(PAGE EXTRACT Opens)

What You Should Know About Self Employment Taxes

Self-employment has many potential advantages, including being able to set your own hours or work from home. But it comes with some headaches, too — in particular, preparing, filing, and paying self-employment taxes.

Self-employment has many potential advantages, including being able to set your own hours or work from home. But it comes with some headaches, too — in particular, preparing, filing and paying self-employment taxes.

If you've been an employee, you've probably noted on your paychecks where your employer deducted Medicare and Social Security contributions from each of your checks. As an employee, your employer pays half of your Medicare and Social Security, and the remainder is deducted from your pay. If you're self-employed, you make both parts of these contributions yourself. You pay this self-employment tax in addition to income tax and any other applicable taxes.

When you're self-employed and subject to the self-employment tax, dealing with taxes is a quarterly activity that requires considerable preparation and recordkeeping on your part. These four steps can help you get ready to file.

1. Find out if the IRS thinks you're self-employed.

If you're in business for yourself, work as an independent contractor or sole proprietor, or are a member of a partnership that carries on a trade or business, it's likely you're required to pay self-employment taxes. Even if you are employed full time by someone other than yourself, but have a business outside of your job, the IRS may consider you to be a self-employed individual, even if this is part time. An exception to this would be a hobby or income from a sporadic activity.

2. Determine whether you meet the self-employment income threshold.

Most people who are self-employed have to pay self-employment taxes on their income. If your net earnings meet the IRS threshold, you must pay self-employment taxes in addition to your other obligations, including income tax.

Determine your earnings by subtracting your business expenses from your business income. If what's left — your profit — is more than the IRS threshold, you’ll need to pay taxes on that amount.

(PAGE EXTRACT Closes)
(DATA LISTING Opens)

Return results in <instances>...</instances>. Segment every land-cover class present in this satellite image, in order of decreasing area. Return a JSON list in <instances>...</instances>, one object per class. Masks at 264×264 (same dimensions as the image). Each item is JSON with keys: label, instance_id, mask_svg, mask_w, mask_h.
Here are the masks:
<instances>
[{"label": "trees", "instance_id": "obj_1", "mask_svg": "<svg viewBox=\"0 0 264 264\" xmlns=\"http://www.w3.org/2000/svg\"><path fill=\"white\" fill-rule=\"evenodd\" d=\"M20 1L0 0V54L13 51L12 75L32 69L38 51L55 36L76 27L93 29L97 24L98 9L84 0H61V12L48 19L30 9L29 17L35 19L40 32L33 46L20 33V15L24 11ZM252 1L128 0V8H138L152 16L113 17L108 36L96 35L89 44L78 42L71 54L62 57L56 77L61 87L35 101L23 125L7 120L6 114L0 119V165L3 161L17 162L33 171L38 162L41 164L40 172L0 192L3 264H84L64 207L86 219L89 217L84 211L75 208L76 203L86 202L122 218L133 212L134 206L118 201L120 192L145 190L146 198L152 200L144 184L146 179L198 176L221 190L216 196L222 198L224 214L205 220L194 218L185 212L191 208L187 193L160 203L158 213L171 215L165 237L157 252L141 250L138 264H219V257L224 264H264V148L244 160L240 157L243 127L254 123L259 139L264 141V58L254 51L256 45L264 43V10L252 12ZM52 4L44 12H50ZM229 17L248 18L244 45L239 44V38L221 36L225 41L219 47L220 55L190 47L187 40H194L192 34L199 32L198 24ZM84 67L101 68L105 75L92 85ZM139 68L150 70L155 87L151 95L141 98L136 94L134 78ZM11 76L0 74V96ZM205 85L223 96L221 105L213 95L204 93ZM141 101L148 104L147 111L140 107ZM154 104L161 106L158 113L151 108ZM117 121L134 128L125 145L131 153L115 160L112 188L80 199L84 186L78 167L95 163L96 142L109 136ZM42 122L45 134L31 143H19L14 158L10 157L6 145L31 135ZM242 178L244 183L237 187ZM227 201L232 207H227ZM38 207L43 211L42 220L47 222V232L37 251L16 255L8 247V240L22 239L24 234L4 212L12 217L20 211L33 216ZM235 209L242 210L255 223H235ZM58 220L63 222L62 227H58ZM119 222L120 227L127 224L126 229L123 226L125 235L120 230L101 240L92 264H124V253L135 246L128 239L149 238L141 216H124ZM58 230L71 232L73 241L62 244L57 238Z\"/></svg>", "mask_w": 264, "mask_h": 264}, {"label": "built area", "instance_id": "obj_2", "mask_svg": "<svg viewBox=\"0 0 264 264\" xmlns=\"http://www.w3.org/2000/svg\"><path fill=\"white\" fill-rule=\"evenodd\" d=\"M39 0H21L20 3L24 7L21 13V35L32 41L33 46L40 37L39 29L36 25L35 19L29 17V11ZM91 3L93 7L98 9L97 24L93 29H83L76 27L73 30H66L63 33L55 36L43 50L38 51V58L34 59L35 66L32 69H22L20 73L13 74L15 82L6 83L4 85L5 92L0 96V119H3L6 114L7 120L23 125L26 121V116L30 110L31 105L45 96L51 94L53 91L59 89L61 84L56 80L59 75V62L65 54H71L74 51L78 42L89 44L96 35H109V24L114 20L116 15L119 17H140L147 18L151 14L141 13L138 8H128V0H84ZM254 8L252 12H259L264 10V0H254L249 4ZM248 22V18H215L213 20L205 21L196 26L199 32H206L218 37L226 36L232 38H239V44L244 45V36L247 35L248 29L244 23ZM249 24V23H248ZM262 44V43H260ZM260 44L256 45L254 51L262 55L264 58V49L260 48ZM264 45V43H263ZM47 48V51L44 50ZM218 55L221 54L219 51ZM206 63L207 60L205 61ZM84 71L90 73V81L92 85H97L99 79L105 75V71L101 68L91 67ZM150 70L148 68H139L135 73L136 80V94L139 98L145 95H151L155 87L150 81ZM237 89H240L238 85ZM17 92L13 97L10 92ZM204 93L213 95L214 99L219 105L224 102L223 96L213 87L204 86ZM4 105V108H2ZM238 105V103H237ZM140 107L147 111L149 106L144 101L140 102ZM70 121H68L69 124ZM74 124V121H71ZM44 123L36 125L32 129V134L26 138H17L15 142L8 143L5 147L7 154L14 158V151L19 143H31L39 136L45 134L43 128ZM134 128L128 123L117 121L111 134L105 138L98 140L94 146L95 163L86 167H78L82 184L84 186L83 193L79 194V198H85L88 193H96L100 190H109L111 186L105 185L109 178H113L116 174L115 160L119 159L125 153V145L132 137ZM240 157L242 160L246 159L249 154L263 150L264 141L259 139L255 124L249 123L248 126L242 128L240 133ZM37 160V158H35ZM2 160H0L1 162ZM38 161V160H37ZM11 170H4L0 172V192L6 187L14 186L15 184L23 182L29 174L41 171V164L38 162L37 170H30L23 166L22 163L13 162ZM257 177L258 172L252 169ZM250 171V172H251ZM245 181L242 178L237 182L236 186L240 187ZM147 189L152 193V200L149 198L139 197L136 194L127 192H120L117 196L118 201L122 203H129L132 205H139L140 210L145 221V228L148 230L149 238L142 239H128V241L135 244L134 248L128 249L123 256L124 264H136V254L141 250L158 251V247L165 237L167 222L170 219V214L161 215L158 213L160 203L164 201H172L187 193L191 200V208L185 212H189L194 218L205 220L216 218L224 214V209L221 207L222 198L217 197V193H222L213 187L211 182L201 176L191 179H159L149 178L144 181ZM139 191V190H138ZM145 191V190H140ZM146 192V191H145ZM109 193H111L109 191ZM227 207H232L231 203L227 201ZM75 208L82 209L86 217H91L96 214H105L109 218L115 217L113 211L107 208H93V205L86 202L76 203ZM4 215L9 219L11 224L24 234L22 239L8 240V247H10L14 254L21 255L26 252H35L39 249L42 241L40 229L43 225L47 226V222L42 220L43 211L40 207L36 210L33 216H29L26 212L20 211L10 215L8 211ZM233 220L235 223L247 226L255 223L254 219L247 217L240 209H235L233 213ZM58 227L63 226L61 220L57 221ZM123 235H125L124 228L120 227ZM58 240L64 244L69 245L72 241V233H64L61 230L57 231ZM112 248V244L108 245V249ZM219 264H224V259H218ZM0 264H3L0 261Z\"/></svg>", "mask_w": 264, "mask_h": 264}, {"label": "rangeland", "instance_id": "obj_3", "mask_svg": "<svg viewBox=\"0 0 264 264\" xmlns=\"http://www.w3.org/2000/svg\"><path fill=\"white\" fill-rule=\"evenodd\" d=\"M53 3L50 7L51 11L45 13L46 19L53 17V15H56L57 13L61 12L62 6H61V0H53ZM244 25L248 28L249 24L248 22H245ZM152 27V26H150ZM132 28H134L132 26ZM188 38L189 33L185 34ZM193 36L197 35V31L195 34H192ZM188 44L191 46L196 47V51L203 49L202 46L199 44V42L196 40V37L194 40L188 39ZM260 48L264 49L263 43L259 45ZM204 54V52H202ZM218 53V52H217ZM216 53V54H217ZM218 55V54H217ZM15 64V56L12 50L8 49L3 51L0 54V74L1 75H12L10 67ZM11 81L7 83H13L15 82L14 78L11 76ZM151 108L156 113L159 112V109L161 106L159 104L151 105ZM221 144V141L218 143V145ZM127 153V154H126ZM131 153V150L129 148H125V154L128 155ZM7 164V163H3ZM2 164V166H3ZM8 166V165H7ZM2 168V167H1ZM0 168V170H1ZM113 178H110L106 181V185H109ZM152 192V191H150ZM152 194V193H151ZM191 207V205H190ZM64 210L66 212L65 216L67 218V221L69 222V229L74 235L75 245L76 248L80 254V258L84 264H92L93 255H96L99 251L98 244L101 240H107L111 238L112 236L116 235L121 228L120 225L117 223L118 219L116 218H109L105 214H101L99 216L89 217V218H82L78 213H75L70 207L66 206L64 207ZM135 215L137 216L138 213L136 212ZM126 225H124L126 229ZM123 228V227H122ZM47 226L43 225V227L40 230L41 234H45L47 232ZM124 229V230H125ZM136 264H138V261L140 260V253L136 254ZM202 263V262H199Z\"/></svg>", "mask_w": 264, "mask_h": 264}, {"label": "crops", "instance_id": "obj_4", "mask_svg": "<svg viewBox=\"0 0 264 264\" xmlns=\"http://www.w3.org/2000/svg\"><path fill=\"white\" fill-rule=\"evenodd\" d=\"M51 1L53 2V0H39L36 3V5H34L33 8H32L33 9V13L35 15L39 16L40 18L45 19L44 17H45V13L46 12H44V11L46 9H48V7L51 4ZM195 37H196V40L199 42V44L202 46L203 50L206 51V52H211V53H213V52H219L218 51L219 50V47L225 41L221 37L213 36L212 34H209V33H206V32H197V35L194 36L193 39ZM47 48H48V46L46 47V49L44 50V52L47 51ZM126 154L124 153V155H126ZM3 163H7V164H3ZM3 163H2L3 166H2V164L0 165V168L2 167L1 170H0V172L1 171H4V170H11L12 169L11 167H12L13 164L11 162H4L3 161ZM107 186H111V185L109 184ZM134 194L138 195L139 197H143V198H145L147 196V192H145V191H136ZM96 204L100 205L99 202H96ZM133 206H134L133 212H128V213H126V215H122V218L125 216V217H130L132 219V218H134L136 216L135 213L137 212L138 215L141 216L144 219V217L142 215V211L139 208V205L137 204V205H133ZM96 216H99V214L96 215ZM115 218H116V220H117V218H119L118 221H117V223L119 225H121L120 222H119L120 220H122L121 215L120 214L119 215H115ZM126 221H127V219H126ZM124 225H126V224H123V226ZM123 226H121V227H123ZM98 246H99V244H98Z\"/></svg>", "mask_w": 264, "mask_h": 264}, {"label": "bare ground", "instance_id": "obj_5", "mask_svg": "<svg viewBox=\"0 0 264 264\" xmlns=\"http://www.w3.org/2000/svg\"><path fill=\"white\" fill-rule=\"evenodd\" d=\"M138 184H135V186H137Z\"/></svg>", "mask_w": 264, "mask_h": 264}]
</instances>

(DATA LISTING Closes)

> TASK
Please take the text on self-employment taxes further, picking up right after its last sentence. The saved entries are separate material and have no connection to the self-employment tax text.

> RESULT OF THIS TASK
3. Determine if you need to pay quarterly taxes.

Generally, the IRS requires that self-employed individuals pay estimated taxes every quarter. This includes self-employment tax as well as income tax.

The IRS provides guidelines on who needs to file estimated quarterly taxes. There are some exceptions if you expect to owe a small amount of tax.

4. Figure out how much you owe.

The IRS offers a worksheet to help you figure out how much you'll owe each quarter. This is updated regularly and walks through various credits and deductions.

When you're self-employed, you may be able to deduct certain kinds of business expenses from your tax bill. For instance, if you work from home, you may be able to deduct a portion of your mortgage or rent, as well as a portion of your utility bills, if you meet the strict guidelines for home offices. You may also be able to deduct some or all of any expenses tied to client lunches or a cellphone you use primarily for work.

Keep detailed records of all business expenses throughout the year. Consider using a separate credit card or business bank account to make it easier to keep track of your business expenses.

Keep in mind that you may be charged a penalty if you underestimate your payments or pay late. A tax professional with experience working with self-employed people can help you understand these and other tax-related issues

For more information on filing taxes, visit the Regions Tax Center.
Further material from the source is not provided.